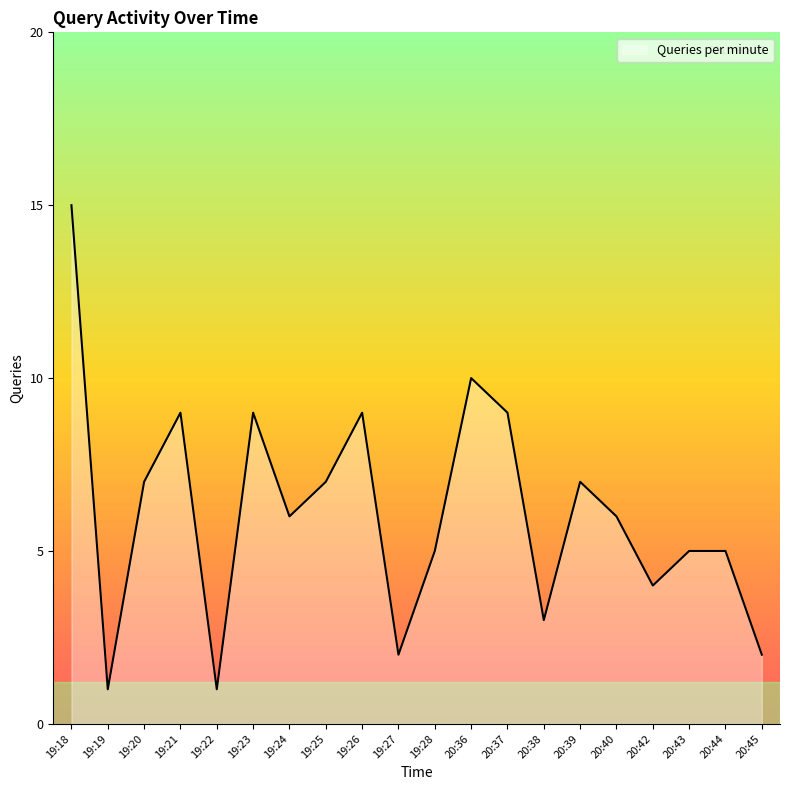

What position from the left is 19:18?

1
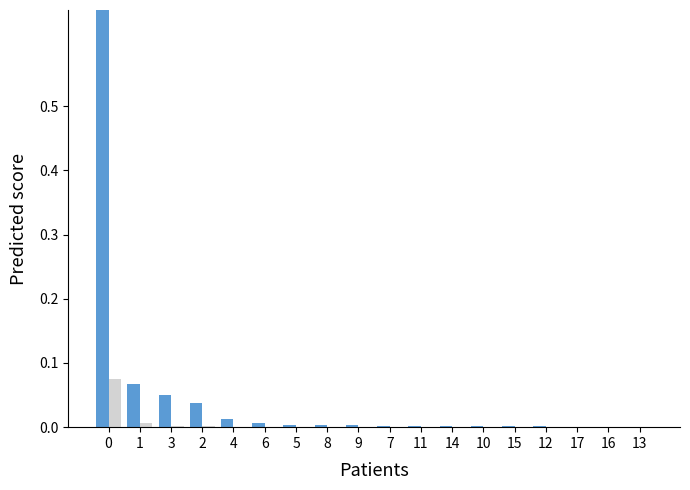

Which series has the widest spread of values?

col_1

...

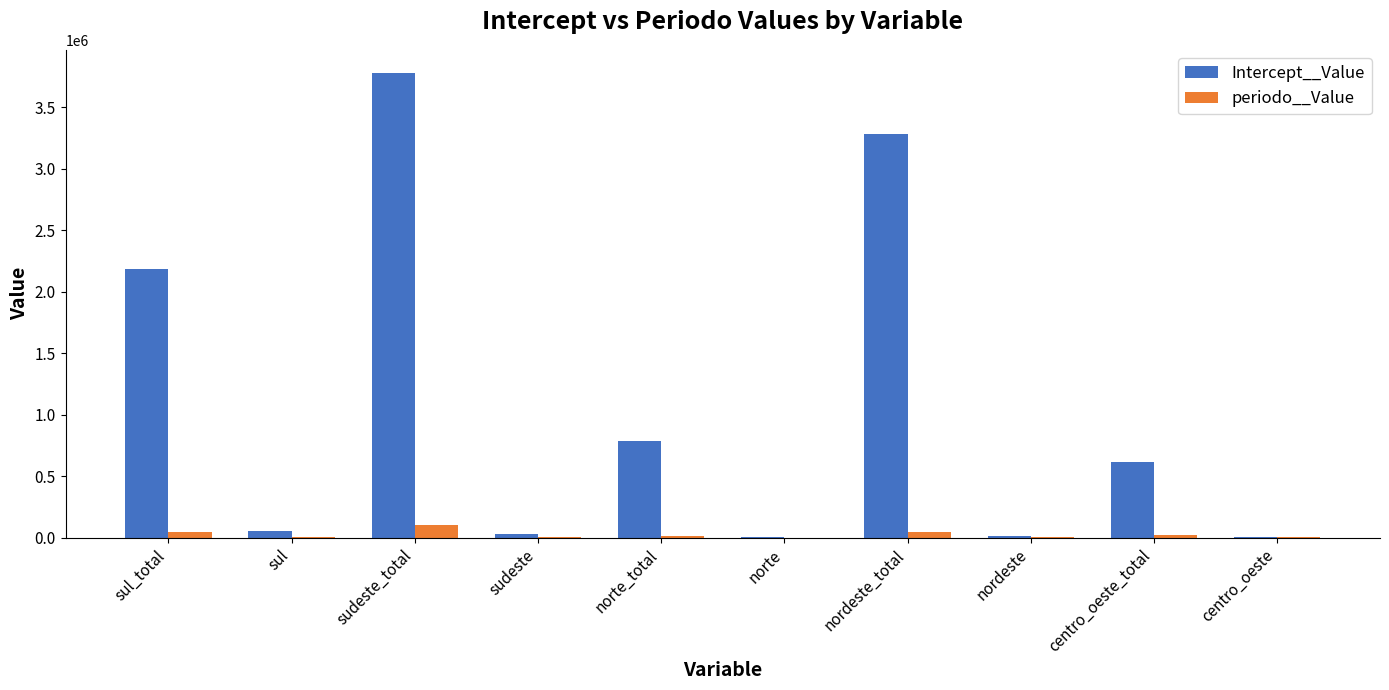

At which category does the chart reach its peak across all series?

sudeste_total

* **TRY IT**: Can you give the material again from the line containing "What position from the left is 19:18?" through the line containing "Which series has the widest spread of values?", swapping "widest" for "narrowest" and keeping everything else the same? Leave out the pictures.

* **OUTPUT FOR THIS EXERCISE**:
What position from the left is 19:18?

1

Which series has the narrowest spread of values?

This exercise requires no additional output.